La proposition de loi étend également la compétence consultative de la nouvelle commission aux textes relatifs aux équipements sportifs, domaine dans lequel le pouvoir réglementaire est délégué aux fédérations sportives. Les collectivités se plaignent des coûts importants de mises aux normes. Il existe aujourd'hui une commission spécialisée, la commission d'examen règlements fédéraux relatifs aux équipements sportifs -la CERFRES- qui verra ses compétences transférées à la nouvelle instance.

La proposition de loi prévoit certains outils de procédure pour renforcer l'efficacité de la consultation. Le délai d'examen est fixé à six semaines ; la commission pourra demander une deuxième délibération sur un projet, sous l'égide du Premier ministre, pour obliger à une concertation intra-gouvernementale ; les avis de la commission seront publiés au Journal officiel ou figureront dans les études d'impact accompagnant les projets de loi. Si nécessaire, la commission délibérera en extrême urgence, éventuellement par visioconférence entre ses membres, et rendra son avis dans un délai de trois jours.

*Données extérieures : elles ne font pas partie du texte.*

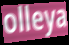
olleya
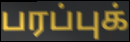
பரப்புக்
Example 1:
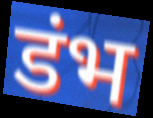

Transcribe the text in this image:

डंभ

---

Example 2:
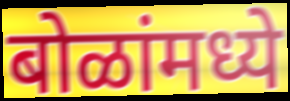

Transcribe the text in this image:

बोळांमध्ये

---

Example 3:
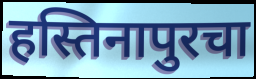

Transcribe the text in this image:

हस्तिनापुरचा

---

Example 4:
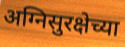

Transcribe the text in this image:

अग्निसुरक्षेच्या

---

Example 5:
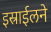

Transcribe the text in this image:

इस्राईलने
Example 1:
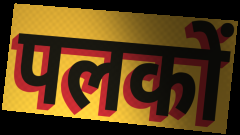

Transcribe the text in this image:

पलकों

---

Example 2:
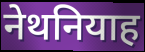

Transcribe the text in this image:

नेथनियाह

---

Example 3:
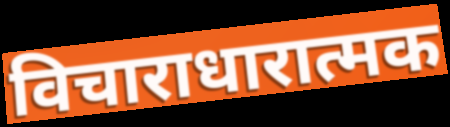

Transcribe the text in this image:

विचाराधारात्मक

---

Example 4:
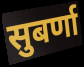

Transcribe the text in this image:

सुबर्णा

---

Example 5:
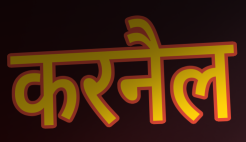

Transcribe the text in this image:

करनैल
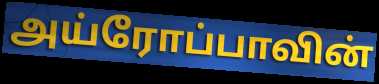
அய்ரோப்பாவின்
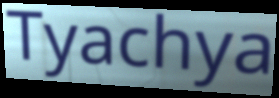
Tyachya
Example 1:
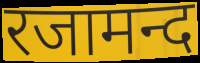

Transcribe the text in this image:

रजामन्द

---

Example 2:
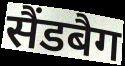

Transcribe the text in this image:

सैंडबैग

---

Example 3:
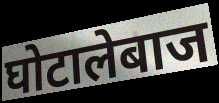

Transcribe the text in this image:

घोटालेबाज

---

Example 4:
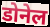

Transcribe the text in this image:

डोनेल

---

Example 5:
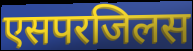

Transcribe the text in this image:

एसपरजिलस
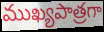
ముఖ్యపాత్రగా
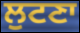
ਲੁਟਣਾ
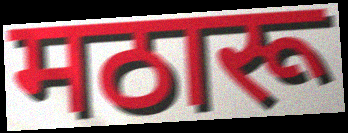
मठारू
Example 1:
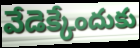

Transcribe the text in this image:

వేడెక్కేందుకు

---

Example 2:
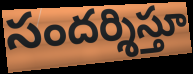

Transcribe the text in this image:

సందర్శిస్తూ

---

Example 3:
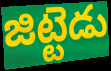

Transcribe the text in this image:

జిట్టెడు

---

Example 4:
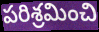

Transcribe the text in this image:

పరిశ్రమించి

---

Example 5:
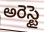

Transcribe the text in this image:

అరెస్టై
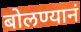
बोलण्यानं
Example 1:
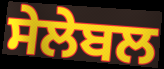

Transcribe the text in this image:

ਸੇਲੇਬਲ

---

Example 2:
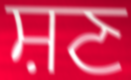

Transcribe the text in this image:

ਸ਼ਣ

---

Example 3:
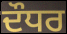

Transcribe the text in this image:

ਦੌਧਰ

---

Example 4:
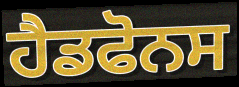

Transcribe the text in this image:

ਹੈਡਫੋਨਸ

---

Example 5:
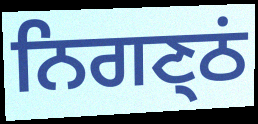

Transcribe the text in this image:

ਨਿਗਣ੍ਠਂ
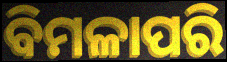
ବିମଳାପରି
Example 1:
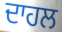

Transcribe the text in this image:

ਦਾਹਲ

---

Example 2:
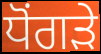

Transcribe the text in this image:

ਧੋਂਗੜੇ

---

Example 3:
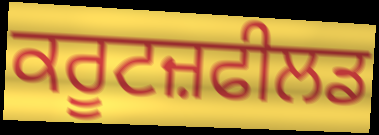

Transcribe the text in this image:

ਕਰੂਟਜ਼ਫੀਲਡ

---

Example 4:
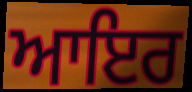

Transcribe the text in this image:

ਆਇਰ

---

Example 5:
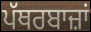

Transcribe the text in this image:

ਪੱਥਰਬਾਜ਼ਾਂ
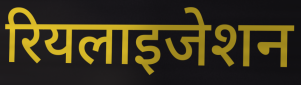
रियलाइजेशन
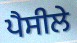
ਪੈਸੀਲੇ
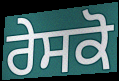
ਰੇਸਕੋ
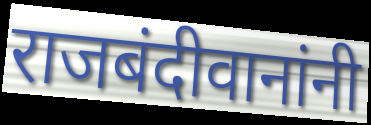
राजबंदीवानांनी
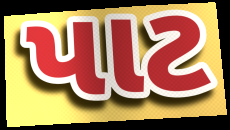
પાટ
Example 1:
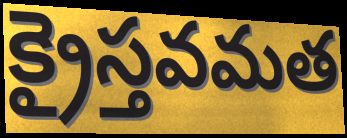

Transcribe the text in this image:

క్రైస్తవమత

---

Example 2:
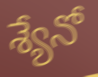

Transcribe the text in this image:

శ్యేనో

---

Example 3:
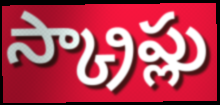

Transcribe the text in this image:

స్క్రాప్లు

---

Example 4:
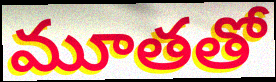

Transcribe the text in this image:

మూతతో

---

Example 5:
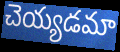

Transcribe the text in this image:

చెయ్యడమా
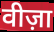
वीज़ा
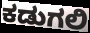
ಕಡುಗಲಿ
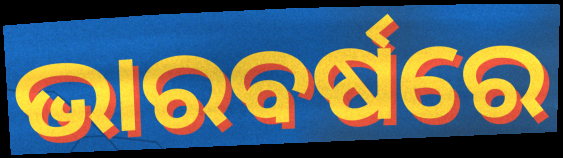
ଭାରବର୍ଷରେ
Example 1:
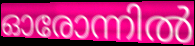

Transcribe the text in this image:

ഓരോന്നിൽ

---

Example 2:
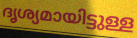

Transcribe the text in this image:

ദൃശ്യമായിട്ടുള്ള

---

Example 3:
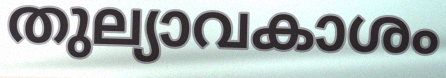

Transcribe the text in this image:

തുല്യാവകാശം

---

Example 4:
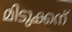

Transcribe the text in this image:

മിടുക്കന്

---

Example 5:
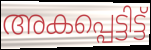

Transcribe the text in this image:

അകപ്പെട്ടിട്ട്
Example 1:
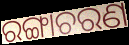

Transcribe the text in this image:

ରଙ୍ଗାଚରଣ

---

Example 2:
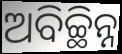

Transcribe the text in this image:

ଅବିଚ୍ଛିନ୍ନ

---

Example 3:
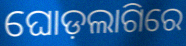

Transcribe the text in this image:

ଘୋଡ଼ଲାଗିରେ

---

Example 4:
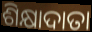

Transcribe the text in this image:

ଶିକ୍ଷାଦାତା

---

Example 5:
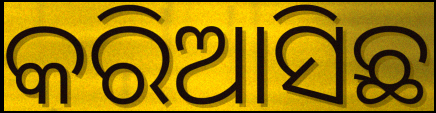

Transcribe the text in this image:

Changement important, la commission sera détachée du Comité des finances locales (CFL) dont la CCEN est aujourd'hui une émanation. Les membres du CFL sont généralement des présidents d'exécutifs locaux ou des parlementaires, ce qui est peu compatible avec l'exigence d'assiduité à la CCEN. La nouvelle commission serait composée d'élus de même profil mais non nécessairement membres du CFL. Leur nombre serait porté de 22 à 35 afin que la commission atteigne plus facilement le quorum et puisse siéger par sections.

Je proposerai à la commission des lois de clarifier le statut de cette nouvelle instance. Le terme de Haute Autorité n'est utilisé dans le droit français que pour les autorités administratives indépendantes. Dans le cas présent, la nouvelle instance sera chargée de dialoguer avec l'exécutif et le parlement et de faire des contre-propositions. Ce n'est pas le rôle d'une Haute Autorité. Je propose d'appeler cette nouvelle commission « Conseil national ».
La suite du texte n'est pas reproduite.